Но город был огромен, он плыл под ними, красивый, многолюдный, с широкими площадями и улицами, высокими белокаменными зданиями, и даже с этой высоты, сколько ни вглядывался Капустин вдаль, не видел его конца. Летчик представил себе, что может произойти, если самолет рухнет на город. И сами собой в его сознании вдруг всплыли совсем другие картины…
Ростов–на–Дону. Война. Бомбежка. Черные самолеты с противным, леденящим душу воем пикируют на город. Рушатся огромные здания, огонь вырывается из окон, тех из них, что пока еще уцелели, а люди, такие маленькие, такие беззащитные, в страхе мечутся по улицам, ища спасения в подъездах и подвалах, под стенами этих домов. Но бомбы, со свистом летящие из дымных небес, рушат эти стены на головы людей, на детей, на него, маленького изголодавшегося мальчугана, на таких же, как он, его сестер Людмилу и Елену, на их мать, которая в отчаянии бросается к детям, пытаясь заслонить их собой от этих страшных черных самолетов, от несущих смерть и разрушения бомб…
Капустину вдруг пришла в голову страшная аналогия: будто и он сейчас тоже сидит внутри такой же смертоносной бомбы, которая летит на город, и только от него, от его действий, от его решения зависит, упадет она на людей или нет. От такой дикой мысли у него на лице выступил холодный пот. Капустин до боли в суставах сжал штурвал самолета и что есть силы потянул его на себя. Он пытался выровнять машину, поднять ее повыше от крыш домов, от чистых улиц, по которым ходит сейчас столько людей, не подозревающих, какая беда в любую секунду может обрушиться на них.
Самолет какое–то мгновение как будто подчинялся воле летчика, медленно, тяжело поднимал вверх острое жало носовой антенны, но проходила минута–другая, и он снова, будто обессилев, наклонял вниз свое длинное серебристое туловище.
Самолет, огибая жилые кварталы города, уходил все дальше и дальше от домов, от людей. Но машина быстро теряла высоту и скорость и почти не слушалась рулей.

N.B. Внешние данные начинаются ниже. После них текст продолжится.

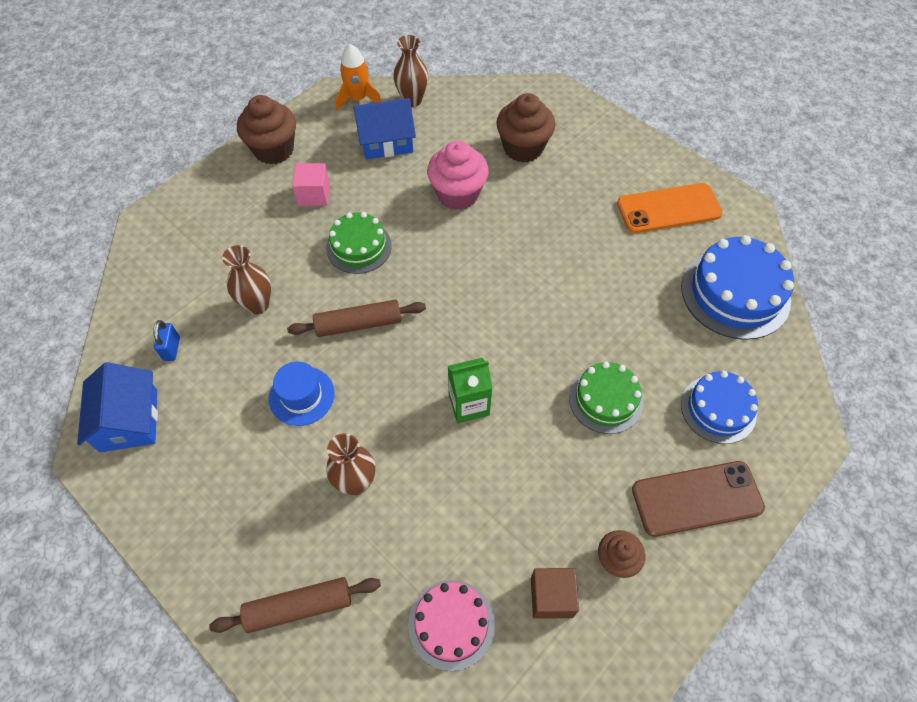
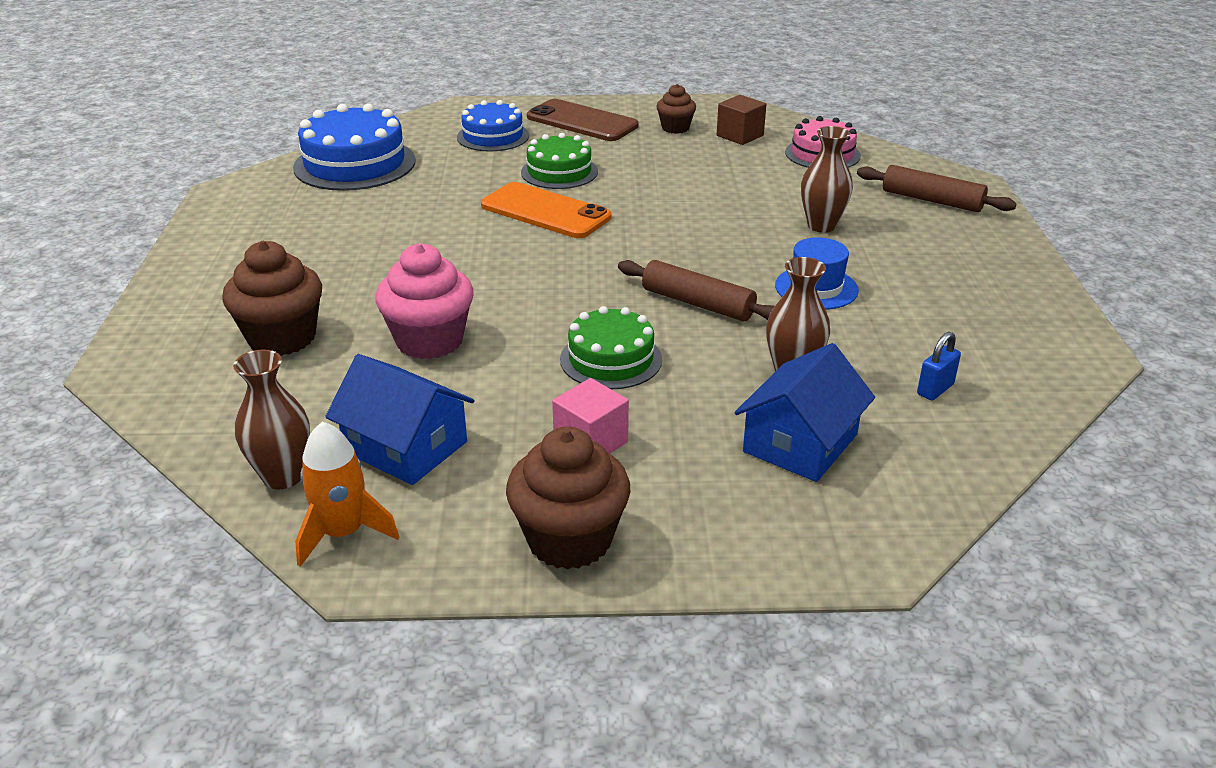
camera: 135 degrees left, 25 degrees down
(129, 420) = (1027, 358): blue house -> blue house (800, 443)
(469, 404) = (669, 216): green carton -> none
(668, 208) = (277, 222): orange phone -> orange phone (545, 211)

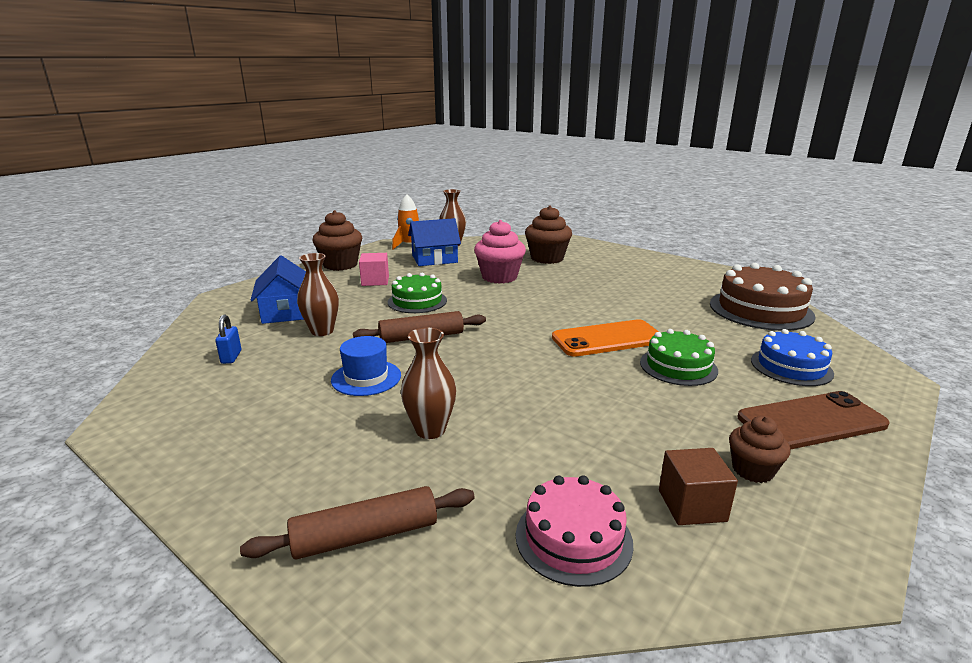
camera: 130 degrees right, 10 degrees down
(355, 164) = (760, 310): blue cake -> brown cake

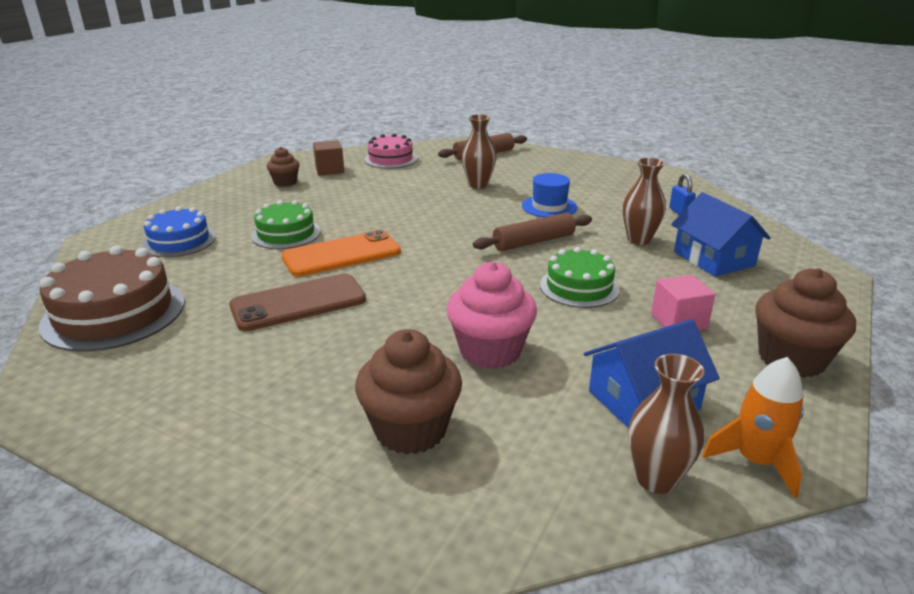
camera: 170 degrees right, 5 degrees up
(811, 421) = (218, 205): brown phone -> brown phone (298, 303)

Один западногерманский рабочий В. Шрадер позже вспоминал: «Я работал на 25-этажном здании, когда из мрачного неба вылетел самолет, я видел его на высоте примерно полторы тысячи метров. Машина начала падать, затем поднялась вновь, вновь падала и вновь поднималась. Так было трижды. Очевидно, пилот пытался выровнять самолет».
Им все же удалось удержать машину в воздухе. С ревом пронесся терпящий бедствие самолет над берлинскими пригородами и скрылся за деревьями большого лесного массива.
Капустин немного успокоился, главная опасность миновала, город остался позади. Но теперь надо было посадить машину. Куда? Как? Вдруг Борис Владиславович прямо по курсу увидел большое поле, а чуть в стороне, среди леса, озеро.
«До озера навряд ли удастся дотянуть, — подумал он, — надо попытаться сесть на поле». Он уже приготовился к посадке, как всегда сосредоточился, поудобней ухватился за штурвал, но тут, к своему ужасу, заметил, что на этом поле движутся какие–то точки, много точек. «Люди, — осенила догадка, и капитан сразу вспомнил карту этого района Берлина. — Да это же кладбище, а на нем полно народа!» Капустин онемевшими от напряжения руками снова что есть силы потянул штурвал на себя. Теперь оставался единственный шанс — посадить самолет на озеро. Но до него еще надо долететь, на него еще надо вырулить.
Капустин начал осторожно поворачивать штурвал, и машина стала медленно отклоняться в сторону стремительно приближающейся водной глади. Наконец, покачиваясь, она устремилась к озеру.
Даже на этой небольшой высоте старший лейтенант Янов мог еще катапультироваться без риска для жизни.
Остались на пленке самолетного магнитофона последние фразы летчиков.
— Юра, прыгай, — спокойно приказал Капустин.
— Я остаюсь, командир.
Нет, не мог штурман выполнить этот приказ. Пожалуй, впервые он не подчинился воле командира, просто не мог оставить его одного в непослушной машине.